On Friday, for instance, the Philippine government called for the immediate evacuation of coastal areas in the south central parts of the archipelago, telling people on land to seek higher ground, while boats in harbors should head for deeper water “if there is sufficient time,” so they won’t be carried ashore and smashed or sunk if a tsunami hits. The crews of those boats would have to make the life-or-death decision themselves about how much time is “sufficient.”

Friday’s quake, at 7.6 on the Richter scale, is not as severe as the one near Sumatra in December 2004, which registered 9.1 and sent enormous, deadly waves thousands of miles, killing more than 225,000 people. Nor is it as powerful as the one last year off the coast of Japan, which was 9.0, killed more than 20,000 people, and destroyed the nuclear plant at Fukushima. But populations that are already impoverished and vulnerable can have the apocalypse visited on them by lesser quakes. The one in Haiti in January 2010 registered 7.0 on the scale, less than the one Friday, but it killed 316,000 people, according to the records of the U.S. Geological Survey.
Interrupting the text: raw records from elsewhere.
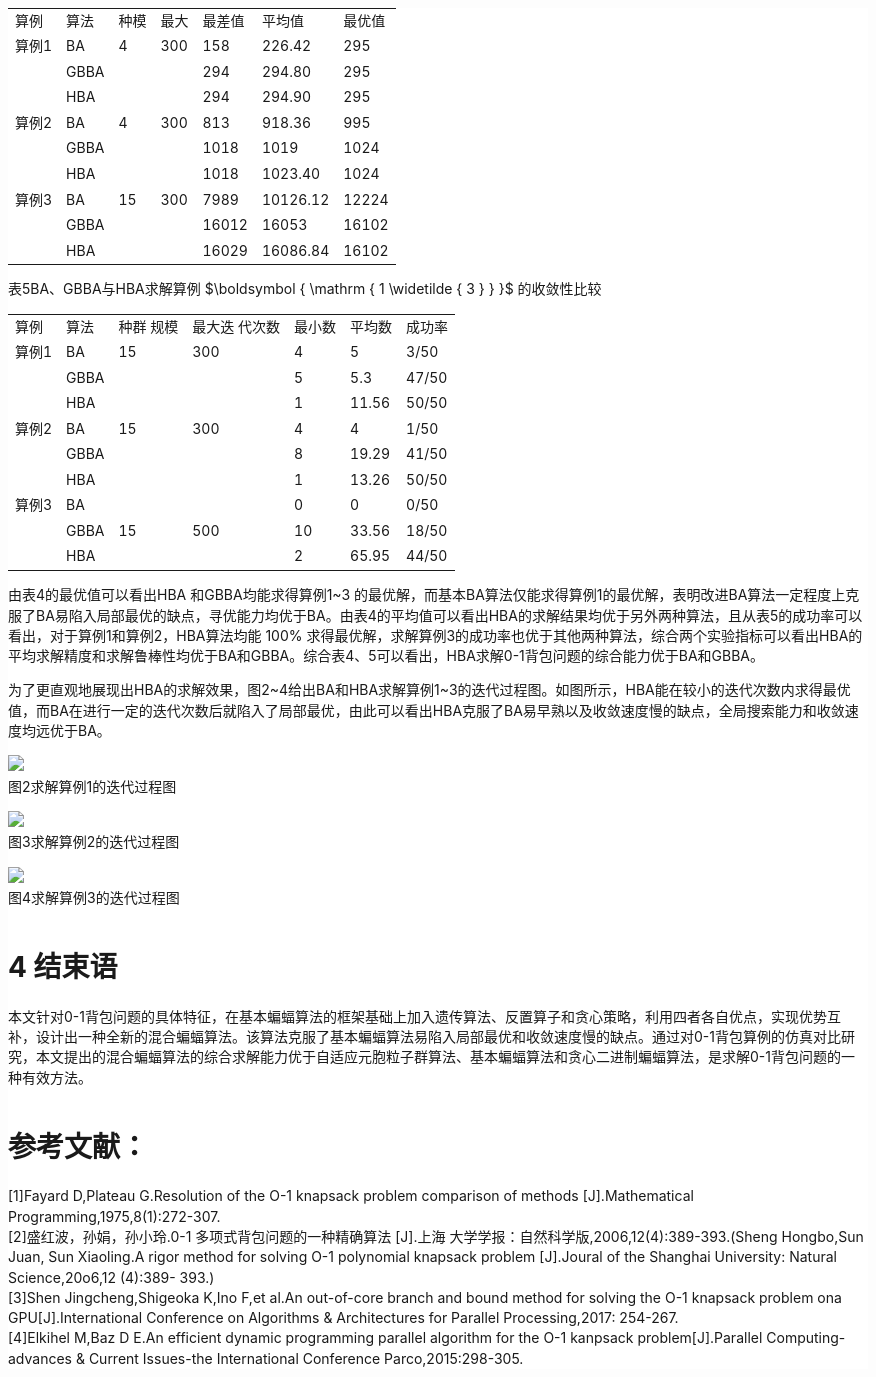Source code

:<html><body><table><tr><td>算例</td><td>算法</td><td>种模</td><td>最大</td><td>最差值</td><td>平均值</td><td>最优值</td></tr><tr><td rowspan="3">算例1</td><td>BA</td><td rowspan="3">4</td><td rowspan="3">300</td><td>158</td><td>226.42</td><td>295</td></tr><tr><td>GBBA</td><td>294</td><td>294.80</td><td>295</td></tr><tr><td>HBA</td><td>294</td><td>294.90</td><td>295</td></tr><tr><td rowspan="3">算例2</td><td>BA</td><td rowspan="3">4</td><td rowspan="3">300</td><td>813</td><td>918.36</td><td>995</td></tr><tr><td>GBBA</td><td>1018</td><td>1019</td><td>1024</td></tr><tr><td>HBA</td><td>1018</td><td>1023.40</td><td>1024</td></tr><tr><td rowspan="3">算例3</td><td>BA</td><td rowspan="3">15</td><td rowspan="3">300</td><td>7989</td><td>10126.12</td><td>12224</td></tr><tr><td>GBBA</td><td>16012</td><td>16053</td><td>16102</td></tr><tr><td>HBA</td><td>16029</td><td>16086.84</td><td>16102</td></tr></table></body></html>

表5BA、GBBA与HBA求解算例 $\boldsymbol { \mathrm { 1 \widetilde { 3 } } }$ 的收敛性比较  

<html><body><table><tr><td>算例</td><td>算法</td><td>种群 规模</td><td>最大迭 代次数</td><td>最小数</td><td>平均数</td><td>成功率</td></tr><tr><td rowspan="3">算例1</td><td>BA</td><td rowspan="3">15</td><td rowspan="3">300</td><td>4</td><td>5</td><td>3/50</td></tr><tr><td>GBBA</td><td>5</td><td>5.3</td><td>47/50</td></tr><tr><td>HBA</td><td>1</td><td>11.56</td><td>50/50</td></tr><tr><td rowspan="3">算例2</td><td>BA</td><td rowspan="3">15</td><td rowspan="3">300</td><td>4</td><td>4</td><td>1/50</td></tr><tr><td>GBBA</td><td>8</td><td>19.29</td><td>41/50</td></tr><tr><td>HBA</td><td>1</td><td>13.26</td><td>50/50</td></tr><tr><td rowspan="3">算例3</td><td>BA</td><td></td><td></td><td>0</td><td>0</td><td>0/50</td></tr><tr><td>GBBA</td><td>15</td><td>500</td><td>10</td><td>33.56</td><td>18/50</td></tr><tr><td>HBA</td><td></td><td></td><td>2</td><td>65.95</td><td>44/50</td></tr></table></body></html>

由表4的最优值可以看出HBA 和GBBA均能求得算例1\~3 的最优解，而基本BA算法仅能求得算例1的最优解，表明改进BA算法一定程度上克服了BA易陷入局部最优的缺点，寻优能力均优于BA。由表4的平均值可以看出HBA的求解结果均优于另外两种算法，且从表5的成功率可以看出，对于算例1和算例2，HBA算法均能 $100 \%$ 求得最优解，求解算例3的成功率也优于其他两种算法，综合两个实验指标可以看出HBA的平均求解精度和求解鲁棒性均优于BA和GBBA。综合表4、5可以看出，HBA求解0-1背包问题的综合能力优于BA和GBBA。

为了更直观地展现出HBA的求解效果，图2\~4给出BA和HBA求解算例1\~3的迭代过程图。如图所示，HBA能在较小的迭代次数内求得最优值，而BA在进行一定的迭代次数后就陷入了局部最优，由此可以看出HBA克服了BA易早熟以及收敛速度慢的缺点，全局搜索能力和收敛速度均远优于BA。

![](images/1916cb56d5e63ae5751c49f08024adad8375a9817125d6a6422e543e697b7fde.jpg)  
图2求解算例1的迭代过程图

![](images/57bad84449a1c88aa15a4c2bd0087b6a76ace87be492f177c76bf77fb83a2562.jpg)  
图3求解算例2的迭代过程图

![](images/d7a217a71fb201c14ebc0dc2bec2a72c5ddb4004fc1710fc4dc9e84614396c1d.jpg)  
图4求解算例3的迭代过程图

# 4 结束语

本文针对0-1背包问题的具体特征，在基本蝙蝠算法的框架基础上加入遗传算法、反置算子和贪心策略，利用四者各自优点，实现优势互补，设计出一种全新的混合蝙蝠算法。该算法克服了基本蝙蝠算法易陷入局部最优和收敛速度慢的缺点。通过对0-1背包算例的仿真对比研究，本文提出的混合蝙蝠算法的综合求解能力优于自适应元胞粒子群算法、基本蝙蝠算法和贪心二进制蝙蝠算法，是求解0-1背包问题的一种有效方法。

# 参考文献：

[1]Fayard D,Plateau G.Resolution of the O-1 knapsack problem comparison of methods [J].Mathematical Programming,1975,8(1):272-307.   
[2]盛红波，孙娟，孙小玲.0-1 多项式背包问题的一种精确算法 [J].上海 大学学报：自然科学版,2006,12(4):389-393.(Sheng Hongbo,Sun Juan, Sun Xiaoling.A rigor method for solving O-1 polynomial knapsack problem [J].Joural of the Shanghai University: Natural Science,20o6,12 (4):389- 393.)   
[3]Shen Jingcheng,Shigeoka K,Ino F,et al.An out-of-core branch and bound method for solving the O-1 knapsack problem ona GPU[J].International Conference on Algorithms & Architectures for Parallel Processing,2017: 254-267.   
[4]Elkihel M,Baz D E.An efficient dynamic programming parallel algorithm for the O-1 kanpsack problem[J].Parallel Computing-advances & Current Issues-the International Conference Parco,2015:298-305.
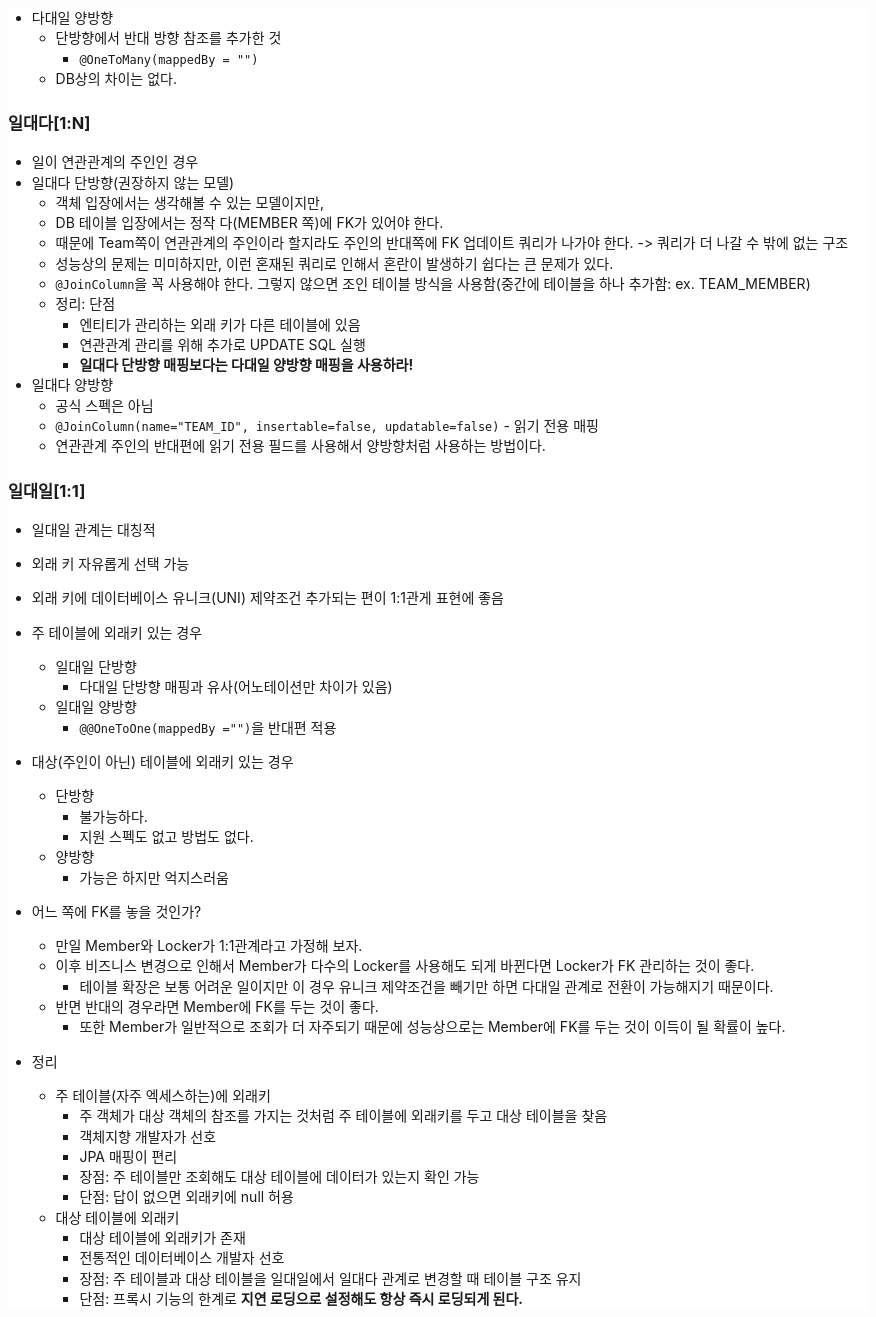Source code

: - 다대일 양방향
  - 단방향에서 반대 방향 참조를 추가한 것
    - `@OneToMany(mappedBy = "")`
  - DB상의 차이는 없다.



### 일대다[1:N]

- 일이 연관관계의 주인인 경우
- 일대다 단방향(권장하지 않는 모델)
  - 객체 입장에서는 생각해볼 수 있는 모델이지만,
  - DB 테이블 입장에서는 정작 다(MEMBER 쪽)에 FK가 있어야 한다.
  - 때문에 Team쪽이 연관관계의 주인이라 할지라도 주인의 반대쪽에 FK 업데이트 쿼리가 나가야 한다. -> 쿼리가 더 나갈 수 밖에 없는 구조
  - 성능상의 문제는 미미하지만, 이런 혼재된 쿼리로 인해서 혼란이 발생하기 쉽다는 큰 문제가 있다.
  - `@JoinColumn`을 꼭 사용해야 한다. 그렇지 않으면 조인 테이블 방식을 사용함(중간에 테이블을 하나 추가함: ex. TEAM_MEMBER)
  - 정리: 단점
    - 엔티티가 관리하는 외래 키가 다른 테이블에 있음
    - 연관관계 관리를 위해 추가로 UPDATE SQL 실행
    - **일대다 단방향 매핑보다는 다대일 양방향 매핑을 사용하라!**
- 일대다 양방향
  - 공식 스펙은 아님
  - `@JoinColumn(name="TEAM_ID", insertable=false, updatable=false)` - 읽기 전용 매핑
  - 연관관계 주인의 반대편에 읽기 전용 필드를 사용해서 양방향처럼 사용하는 방법이다.



### 일대일[1:1]

- 일대일 관계는 대칭적
- 외래 키 자유롭게 선택 가능
- 외래 키에 데이터베이스 유니크(UNI) 제약조건 추가되는 편이 1:1관게 표현에 좋음
- 주 테이블에 외래키 있는 경우
  - 일대일 단방향
    - 다대일 단방향 매핑과 유사(어노테이션만 차이가 있음)
  - 일대일 양방향
    - `@@OneToOne(mappedBy ="")`을 반대편 적용
- 대상(주인이 아닌) 테이블에 외래키 있는 경우
  - 단방향
    - 불가능하다.
    - 지원 스펙도 없고 방법도 없다.
  - 양방향
    - 가능은 하지만 억지스러움

- 어느 쪽에 FK를 놓을 것인가?
  - 만일 Member와 Locker가 1:1관계라고 가정해 보자.
  - 이후 비즈니스 변경으로 인해서 Member가 다수의 Locker를 사용해도 되게 바뀐다면 Locker가 FK 관리하는 것이 좋다.
    - 테이블 확장은 보통 어려운 일이지만 이 경우 유니크 제약조건을 빼기만 하면 다대일 관계로 전환이 가능해지기 때문이다.
  - 반면 반대의 경우라면 Member에 FK를 두는 것이 좋다.
    - 또한 Member가 일반적으로 조회가 더 자주되기 때문에 성능상으로는 Member에 FK를 두는 것이 이득이 될 확률이 높다.
- 정리
  - 주  테이블(자주 엑세스하는)에 외래키
    - 주 객체가 대상 객체의 참조를 가지는 것처럼 주 테이블에 외래키를 두고 대상 테이블을 찾음
    - 객체지향 개발자가 선호
    - JPA 매핑이 편리
    - 장점: 주 테이블만 조회해도 대상 테이블에 데이터가 있는지 확인 가능
    - 단점: 답이 없으면 외래키에 null 허용
  - 대상 테이블에 외래키
    - 대상 테이블에 외래키가 존재
    - 전통적인 데이터베이스 개발자 선호
    - 장점: 주 테이블과 대상 테이블을 일대일에서 일대다 관계로 변경할 때 테이블 구조 유지
    - 단점: 프록시 기능의 한계로 **지연 로딩으로 설정해도 항상 즉시 로딩되게 된다.**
The quake that shook Washington, D.C., and New York last year registered 5.8 and did little real damage, but it rattled a whole lot of nerves.

Initial reports from the Philippines suggested relatively light damage from landslides and a “stampede” during a panicked evacuation in one town. But as often happens with major seismic events, good news can turn to bad very suddenly. There has already been a 5.0 aftershock in the Philippines. (You can track these events worldwide on the USGS real-time earthquake map.) It probably will be days or weeks before the true extent of the physical damage from this quake will be known. And psychologically, millions of people will continue living on the edge.